The local chapter of the American Institute of Architects once had its office in the first building off Maguire, on Woodcock Road. As a somewhat male-dominated society, at least the address might generate sophomoric giggles, but alas, the architects detested this location and the building. It is a two-story affair, with an elegant metal spiral stair rising up through the lobby. One imagines Mad Men’s Megan Draper skittering down the stair to greet Don Draper. The tall, slender columns holding up its sunshade was a Floridian nod to Philip Johnson’s style of “ballet modernism.”

But the architects had a deep and abiding detestation of this building and the “disurbanity” of it all, so they flew the coop. The Koger Center’s midcenturyism just wasn’t good enough. Many of the buildings are diluted knockoffs of the greats like Johnson, Mies van der Rohe, and others. The office buildings are helpfully surrounded by parking lots, which just smacks of the suburbanism we are all taught to hate. Ultimately, the whole scene was rejected because it wasn’t downtown.

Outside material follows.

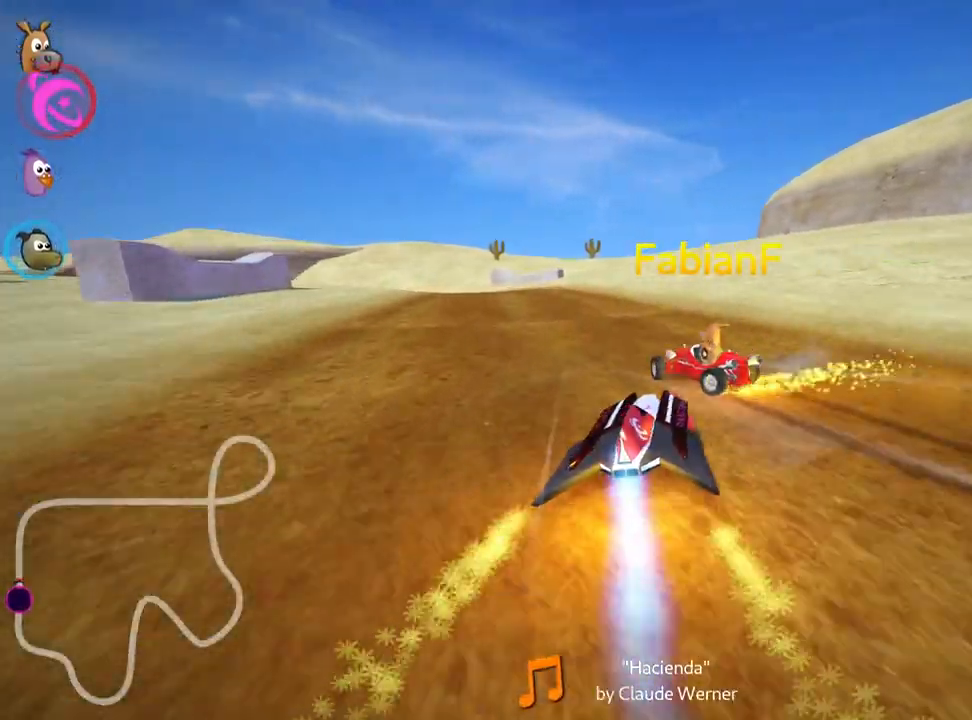
{"keys": ["up"], "events": [[267, "left", "up"]]}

Once architects dis a place, word gets around and soon it becomes de rigeur. “They ought to tear it down and build a mixed-use,” mutter developers, as if we don’t have enough empty street-level shops, parking garages, and ill-designed apartments in Orlando. To wish a pox such as this upon the unloved office park seems needlessly harsh. What is it about the old Koger Center that causes such loathing?

I’ve hunted around it for clues. From a windshield, the buildings present a certain thoughtfulness of design at the medium scale. 988 Woodcock has a row of cheeky looking hourglass columns behind which beige brick lurks, suggesting Oscar Niemeyer, godfather of tropical modernism. One building is reminiscent of Hawaii, with black lava rock anchoring its ends. Several use I-beams as decoration, like Mies did on the Seagram building. Corners are nicely resolved. Minimalist canopies heroically grace the entries. There’s a whole lotta midmod going on here.

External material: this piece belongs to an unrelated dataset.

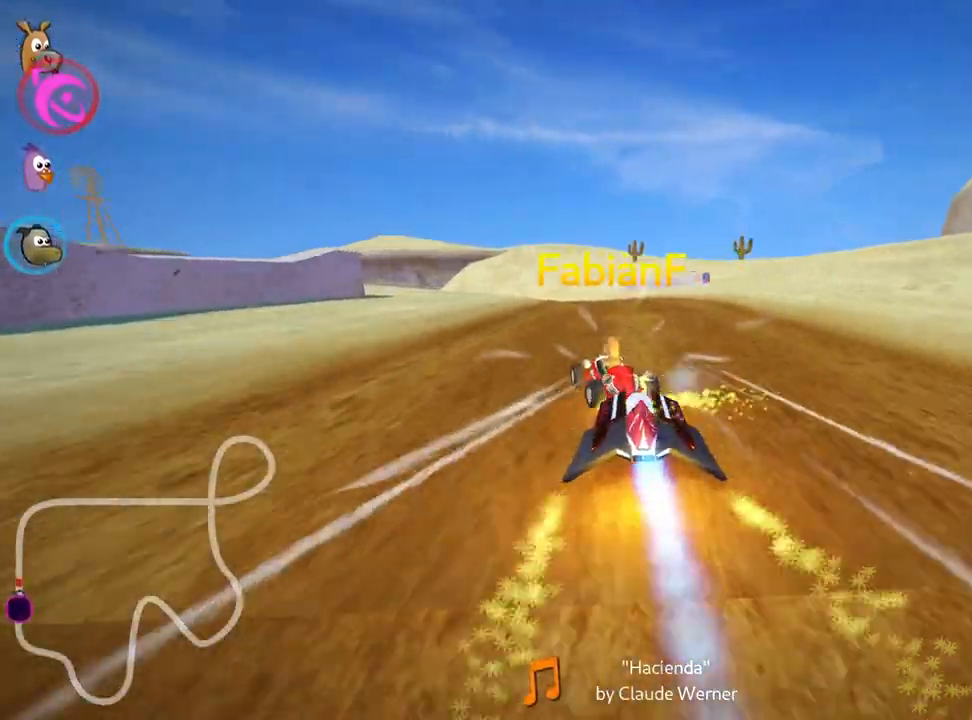
{"keys": ["right", "up"], "events": [[450, "right", "down"]]}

But what is really going on with the Koger Center is that it is derivative, not original. The mid-century modernism isn’t terrifically unique, but it stands on its own. As office parks go, it is spread out, so the design of each building loses its impact in the sea of parking that surrounds it. There’s no “fire” between the buildings to excite a viewer. By the time you park and walk to the front door, you just want to get in, for god’s sake, and not admire the clever connections of materials.

These criticisms seem to echo criticisms of Orlando in general. We’re unique, and of course we are special, but we really aren’t all that remarkable yet. We haven’t quite found our design voice yet as a city, at least not like Miami, Austin, or Portland, or other cities of this size. This lack of self-confidence shows in our homegrown efforts like “Orlando doesn’t suck” t-shirts and the cheesy glass and stucco boxes that pass for modernism around town.

We’re also spread out. This is a fact of Orlando that is most difficult to overcome. Between UCF and the west side, there are a whole lotta stoplights to stop at. Geographically, we’re not nearly as large as L.A., but our density is so low that the effort to get from place to place is sometimes just too much. As a result, there is no energy, no fire between the districts, no boundaries or turf wars. No unique design to the city’s parts that give spice and color to the neighborhoods.

The Koger Center still has some very nice architecture to it, work that has stood the test of time. The current landlord would do well to relax it a little bit, let a few new buildings pop up in between, and accent its midcentury modern vibe more; really go for it.

Orlando should consider the same thing as well. The city should relax things a little bit, and not always feel compelled to script out the game quite so closely for actors in the city—developers, neighborhood associations, artists, and so on. If we could all get together and say “back off—we got this,” there would be a voice to Orlando that might just arise and create a new future. The puppy, so cute, may just become a show dog someday.